On Friday, April 7th Oklahoma Attorney General Drew Edmondson shifted into full-scale Chicken Little Mode regarding a possible reduction in the extortion money customers of the big tobacco companies pay to forty-six states each year. Edmondson is terrified that Oklahoma’s slice of the extortion pie, typically $65 to$70 million a year, will be reduced and he is now issuing dire warnings of the sky soon to fall.

In statements following a talk Edmondson gave on tobacco litigation at the University of Oklahoma Health Sciences Center College of Health on Friday, he stated, “The threat is very real. The timing of the threat is still up in the air”. Edmondson went on to state, “It’s a fluid situation right now in terms of whether the companies are going to withhold this year or pay under protest or pay a part of what they owe. The litigation is inevitable”.

The event which put Edmondson into Chicken Little Mode is a New York appellate court ruling on Thursday that disputes over reductions in tobacco payments must go to arbitration. The reduction to the states could amount to more than $1 billion a year, one-sixth of the total extortion money the states receive from ‘big tobacco’, or more accurately the customers of the major tobacco companies, each year.

At the heart of the scare afflicting Edmondson is basic economics. When the states blackmailed the big tobacco companies into paying the $6 billion a year in extortion money, a provision of that negotiated agreement permits the big tobacco companies to reduce their annual payments if their market share has eroded as a result of the higher prices they are forced to charge in order to afford the extortion payments.

With forty-five of the big tobacco companies party to the extortion agreement with the states and eighty smaller tobacco companies not party to it, it is pretty obvious what is happening. Customers of the extorted companies faced with drastic prices increases, coupled with endless increases in state taxes on tobacco products, are opting for the lower priced products of the smaller companies. These products not subject to the extortion fees which hamstring their bigger companies. The market share of the smaller companies is going up while the market share of the bigger companies is going down.

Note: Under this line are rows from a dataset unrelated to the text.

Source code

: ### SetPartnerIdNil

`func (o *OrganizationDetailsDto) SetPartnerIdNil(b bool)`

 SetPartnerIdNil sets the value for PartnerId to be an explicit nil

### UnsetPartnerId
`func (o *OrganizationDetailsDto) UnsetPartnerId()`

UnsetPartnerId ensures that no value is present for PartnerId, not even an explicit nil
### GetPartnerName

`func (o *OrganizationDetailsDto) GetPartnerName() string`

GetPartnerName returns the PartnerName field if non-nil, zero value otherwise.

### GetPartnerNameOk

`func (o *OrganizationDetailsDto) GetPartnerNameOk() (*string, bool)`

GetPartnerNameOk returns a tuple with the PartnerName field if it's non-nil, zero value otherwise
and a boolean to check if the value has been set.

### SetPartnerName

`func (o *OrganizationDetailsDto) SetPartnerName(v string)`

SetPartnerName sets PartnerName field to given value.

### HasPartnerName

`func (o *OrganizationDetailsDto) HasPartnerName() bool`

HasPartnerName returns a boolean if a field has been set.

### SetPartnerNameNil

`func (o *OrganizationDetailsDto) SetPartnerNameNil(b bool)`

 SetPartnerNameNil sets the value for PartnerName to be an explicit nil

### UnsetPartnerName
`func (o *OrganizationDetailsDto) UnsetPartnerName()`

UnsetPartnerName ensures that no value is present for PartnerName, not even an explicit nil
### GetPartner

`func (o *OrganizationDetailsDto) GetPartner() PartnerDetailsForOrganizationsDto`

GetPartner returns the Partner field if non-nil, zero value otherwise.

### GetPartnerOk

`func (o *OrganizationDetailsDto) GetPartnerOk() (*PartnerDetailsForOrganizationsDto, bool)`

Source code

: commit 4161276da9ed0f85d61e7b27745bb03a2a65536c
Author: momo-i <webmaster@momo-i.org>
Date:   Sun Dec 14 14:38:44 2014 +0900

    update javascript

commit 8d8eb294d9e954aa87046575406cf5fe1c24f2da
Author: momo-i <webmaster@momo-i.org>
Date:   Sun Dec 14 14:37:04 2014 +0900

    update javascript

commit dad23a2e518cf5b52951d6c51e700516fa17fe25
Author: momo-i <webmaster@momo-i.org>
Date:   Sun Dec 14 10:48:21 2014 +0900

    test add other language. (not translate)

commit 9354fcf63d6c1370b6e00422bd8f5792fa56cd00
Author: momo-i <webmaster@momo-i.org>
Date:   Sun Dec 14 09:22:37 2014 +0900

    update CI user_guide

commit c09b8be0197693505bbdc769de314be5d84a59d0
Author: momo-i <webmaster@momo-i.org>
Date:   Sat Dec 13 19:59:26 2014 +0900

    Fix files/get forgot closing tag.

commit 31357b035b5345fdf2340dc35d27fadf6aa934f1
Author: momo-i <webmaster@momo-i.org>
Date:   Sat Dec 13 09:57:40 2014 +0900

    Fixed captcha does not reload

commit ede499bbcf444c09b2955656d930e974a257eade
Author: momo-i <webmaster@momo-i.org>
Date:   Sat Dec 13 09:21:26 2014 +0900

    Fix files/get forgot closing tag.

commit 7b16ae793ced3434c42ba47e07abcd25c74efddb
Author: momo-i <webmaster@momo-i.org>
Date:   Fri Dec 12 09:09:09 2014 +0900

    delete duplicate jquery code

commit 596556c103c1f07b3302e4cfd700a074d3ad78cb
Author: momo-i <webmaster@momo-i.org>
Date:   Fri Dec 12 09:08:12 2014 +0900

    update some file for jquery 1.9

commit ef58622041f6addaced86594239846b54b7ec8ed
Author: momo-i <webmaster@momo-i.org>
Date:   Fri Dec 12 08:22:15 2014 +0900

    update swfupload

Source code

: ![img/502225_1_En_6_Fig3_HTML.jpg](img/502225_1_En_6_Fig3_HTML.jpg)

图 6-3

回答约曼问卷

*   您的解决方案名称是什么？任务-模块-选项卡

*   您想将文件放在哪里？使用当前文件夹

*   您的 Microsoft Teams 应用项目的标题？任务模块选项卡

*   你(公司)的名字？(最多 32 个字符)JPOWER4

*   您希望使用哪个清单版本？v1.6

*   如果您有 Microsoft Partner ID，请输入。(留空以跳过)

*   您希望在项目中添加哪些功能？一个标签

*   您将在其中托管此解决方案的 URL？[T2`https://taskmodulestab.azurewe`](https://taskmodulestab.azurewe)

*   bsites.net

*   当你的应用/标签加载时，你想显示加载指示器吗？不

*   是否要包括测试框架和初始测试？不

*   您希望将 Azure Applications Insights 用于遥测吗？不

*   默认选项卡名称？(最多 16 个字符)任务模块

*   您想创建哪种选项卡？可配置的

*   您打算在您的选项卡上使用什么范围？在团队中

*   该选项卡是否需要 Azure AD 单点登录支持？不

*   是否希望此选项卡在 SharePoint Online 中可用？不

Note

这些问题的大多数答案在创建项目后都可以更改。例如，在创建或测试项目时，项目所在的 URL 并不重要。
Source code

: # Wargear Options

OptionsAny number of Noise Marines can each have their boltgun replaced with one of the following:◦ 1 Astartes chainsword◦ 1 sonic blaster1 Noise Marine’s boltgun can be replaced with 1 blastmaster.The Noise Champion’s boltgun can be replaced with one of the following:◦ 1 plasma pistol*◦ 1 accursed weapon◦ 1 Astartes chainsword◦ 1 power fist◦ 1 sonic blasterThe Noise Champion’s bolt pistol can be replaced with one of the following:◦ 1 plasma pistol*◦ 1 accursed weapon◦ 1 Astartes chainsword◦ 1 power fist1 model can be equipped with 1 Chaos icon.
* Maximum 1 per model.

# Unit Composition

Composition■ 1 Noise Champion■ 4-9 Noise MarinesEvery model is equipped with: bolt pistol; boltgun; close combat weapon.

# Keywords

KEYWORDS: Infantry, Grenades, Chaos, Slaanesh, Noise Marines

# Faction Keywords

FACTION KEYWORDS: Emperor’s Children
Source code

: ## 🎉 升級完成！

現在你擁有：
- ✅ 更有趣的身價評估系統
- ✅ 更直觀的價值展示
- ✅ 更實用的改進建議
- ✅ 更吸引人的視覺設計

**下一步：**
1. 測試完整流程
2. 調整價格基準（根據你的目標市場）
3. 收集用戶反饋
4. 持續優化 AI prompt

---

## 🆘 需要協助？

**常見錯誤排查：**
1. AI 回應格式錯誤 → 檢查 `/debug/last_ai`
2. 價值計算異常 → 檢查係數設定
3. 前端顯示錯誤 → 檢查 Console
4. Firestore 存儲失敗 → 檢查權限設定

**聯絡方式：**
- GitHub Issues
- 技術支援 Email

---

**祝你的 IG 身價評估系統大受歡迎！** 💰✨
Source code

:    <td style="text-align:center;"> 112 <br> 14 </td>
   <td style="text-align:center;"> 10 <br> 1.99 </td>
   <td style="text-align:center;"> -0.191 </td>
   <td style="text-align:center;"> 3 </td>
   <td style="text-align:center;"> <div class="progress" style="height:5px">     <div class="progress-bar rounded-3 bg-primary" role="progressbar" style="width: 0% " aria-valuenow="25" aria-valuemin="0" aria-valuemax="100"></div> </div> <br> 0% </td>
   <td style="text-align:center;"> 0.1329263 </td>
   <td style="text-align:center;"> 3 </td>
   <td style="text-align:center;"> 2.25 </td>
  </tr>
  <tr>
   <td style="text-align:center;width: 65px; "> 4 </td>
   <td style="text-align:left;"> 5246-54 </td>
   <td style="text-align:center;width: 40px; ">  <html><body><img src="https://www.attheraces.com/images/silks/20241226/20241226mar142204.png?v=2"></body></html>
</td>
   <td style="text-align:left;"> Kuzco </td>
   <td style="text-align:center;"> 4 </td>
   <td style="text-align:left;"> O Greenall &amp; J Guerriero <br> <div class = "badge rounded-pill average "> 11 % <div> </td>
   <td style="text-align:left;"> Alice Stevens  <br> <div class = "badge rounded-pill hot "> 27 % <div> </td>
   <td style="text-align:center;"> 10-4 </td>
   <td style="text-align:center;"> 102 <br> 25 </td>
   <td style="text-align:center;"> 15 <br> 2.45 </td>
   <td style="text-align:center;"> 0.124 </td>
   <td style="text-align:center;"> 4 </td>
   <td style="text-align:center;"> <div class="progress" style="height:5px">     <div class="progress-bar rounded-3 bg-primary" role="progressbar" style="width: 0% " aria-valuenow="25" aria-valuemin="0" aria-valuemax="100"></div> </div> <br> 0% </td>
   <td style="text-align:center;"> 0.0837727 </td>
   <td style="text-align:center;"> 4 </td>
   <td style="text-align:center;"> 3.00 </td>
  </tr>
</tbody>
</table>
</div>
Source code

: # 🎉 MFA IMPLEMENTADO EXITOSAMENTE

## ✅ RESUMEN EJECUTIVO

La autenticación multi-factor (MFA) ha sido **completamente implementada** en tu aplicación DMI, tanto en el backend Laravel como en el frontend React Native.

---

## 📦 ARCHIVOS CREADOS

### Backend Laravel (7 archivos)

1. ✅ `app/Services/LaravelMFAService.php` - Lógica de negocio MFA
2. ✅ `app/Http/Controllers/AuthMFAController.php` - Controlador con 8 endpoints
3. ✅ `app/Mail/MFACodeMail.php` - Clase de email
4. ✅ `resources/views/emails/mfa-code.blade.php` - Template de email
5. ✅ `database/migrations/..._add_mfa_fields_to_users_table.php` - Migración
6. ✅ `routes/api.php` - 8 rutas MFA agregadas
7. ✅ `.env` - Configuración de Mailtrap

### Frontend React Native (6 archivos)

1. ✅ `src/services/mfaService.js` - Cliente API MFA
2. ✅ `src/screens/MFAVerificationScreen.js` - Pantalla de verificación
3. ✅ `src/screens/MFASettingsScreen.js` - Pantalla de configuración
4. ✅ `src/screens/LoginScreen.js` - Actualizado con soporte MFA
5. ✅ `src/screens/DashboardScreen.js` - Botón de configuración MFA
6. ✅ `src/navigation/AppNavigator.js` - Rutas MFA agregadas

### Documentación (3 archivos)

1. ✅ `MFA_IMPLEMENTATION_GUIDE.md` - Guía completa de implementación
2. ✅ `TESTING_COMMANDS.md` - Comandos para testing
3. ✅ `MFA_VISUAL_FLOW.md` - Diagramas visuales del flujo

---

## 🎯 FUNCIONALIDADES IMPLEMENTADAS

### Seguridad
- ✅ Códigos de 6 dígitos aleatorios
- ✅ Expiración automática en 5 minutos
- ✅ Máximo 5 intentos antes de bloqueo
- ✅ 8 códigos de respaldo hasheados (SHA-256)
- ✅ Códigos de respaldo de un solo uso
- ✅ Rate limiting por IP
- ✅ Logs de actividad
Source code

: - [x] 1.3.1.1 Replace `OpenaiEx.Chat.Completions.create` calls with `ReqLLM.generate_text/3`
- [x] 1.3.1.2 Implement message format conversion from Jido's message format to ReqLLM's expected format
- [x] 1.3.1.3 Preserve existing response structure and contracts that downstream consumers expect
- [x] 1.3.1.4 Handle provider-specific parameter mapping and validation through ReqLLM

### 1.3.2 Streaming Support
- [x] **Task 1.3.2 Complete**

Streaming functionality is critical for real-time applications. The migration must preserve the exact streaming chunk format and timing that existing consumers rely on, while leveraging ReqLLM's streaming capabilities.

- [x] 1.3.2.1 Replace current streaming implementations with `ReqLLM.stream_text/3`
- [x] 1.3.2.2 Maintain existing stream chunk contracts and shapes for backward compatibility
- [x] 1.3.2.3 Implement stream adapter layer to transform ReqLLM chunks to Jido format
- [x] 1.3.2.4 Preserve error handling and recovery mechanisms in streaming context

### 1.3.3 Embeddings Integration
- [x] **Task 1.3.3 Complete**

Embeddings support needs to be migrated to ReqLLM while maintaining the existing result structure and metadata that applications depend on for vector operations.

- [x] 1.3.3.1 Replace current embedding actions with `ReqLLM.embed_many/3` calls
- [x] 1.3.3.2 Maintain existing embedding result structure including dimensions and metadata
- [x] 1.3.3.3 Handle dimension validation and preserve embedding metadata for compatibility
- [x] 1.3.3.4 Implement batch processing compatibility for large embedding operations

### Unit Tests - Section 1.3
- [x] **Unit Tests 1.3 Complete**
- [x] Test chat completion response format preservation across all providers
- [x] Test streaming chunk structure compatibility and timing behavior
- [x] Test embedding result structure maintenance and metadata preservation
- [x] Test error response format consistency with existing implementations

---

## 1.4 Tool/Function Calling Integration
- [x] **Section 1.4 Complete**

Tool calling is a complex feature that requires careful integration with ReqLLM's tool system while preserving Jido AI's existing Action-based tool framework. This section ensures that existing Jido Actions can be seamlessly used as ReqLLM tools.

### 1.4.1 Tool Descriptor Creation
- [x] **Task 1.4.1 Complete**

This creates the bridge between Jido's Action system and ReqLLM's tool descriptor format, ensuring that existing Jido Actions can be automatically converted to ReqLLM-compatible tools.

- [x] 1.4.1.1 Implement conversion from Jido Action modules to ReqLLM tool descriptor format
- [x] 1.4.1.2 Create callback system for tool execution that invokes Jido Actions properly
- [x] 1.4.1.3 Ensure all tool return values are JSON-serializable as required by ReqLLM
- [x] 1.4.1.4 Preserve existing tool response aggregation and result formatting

This is ‘Basic Economics 101′ stuff. It is why most of us do not drive luxury vehicles, live in quarter-million dollar homes and jet off to Europe for our vacations. Evidently Attorneys General are not as familiar with ‘Basic Economics 101′ as are normal people, otherwise they would realize that consumers confronted with a choice between premium products they can no longer afford and non-premium products they can afford will always go with the lower priced products rather than doing without.

Mr. Attorney General, let us assure you that the sky is not falling, nor is it going to fall. We would however point out that while the goose that lays the $6 billion dollar golden egg each year is not dead, it is in ill health and to a large degree owing to the greed on the part of politicians. Rest assured that Oklahoma Smokers are familar with basic economics and will continue to find ways to control spending for tobacco products. One such way is to purchase less costly but inferior products. Another way is to elect less greedy politicians.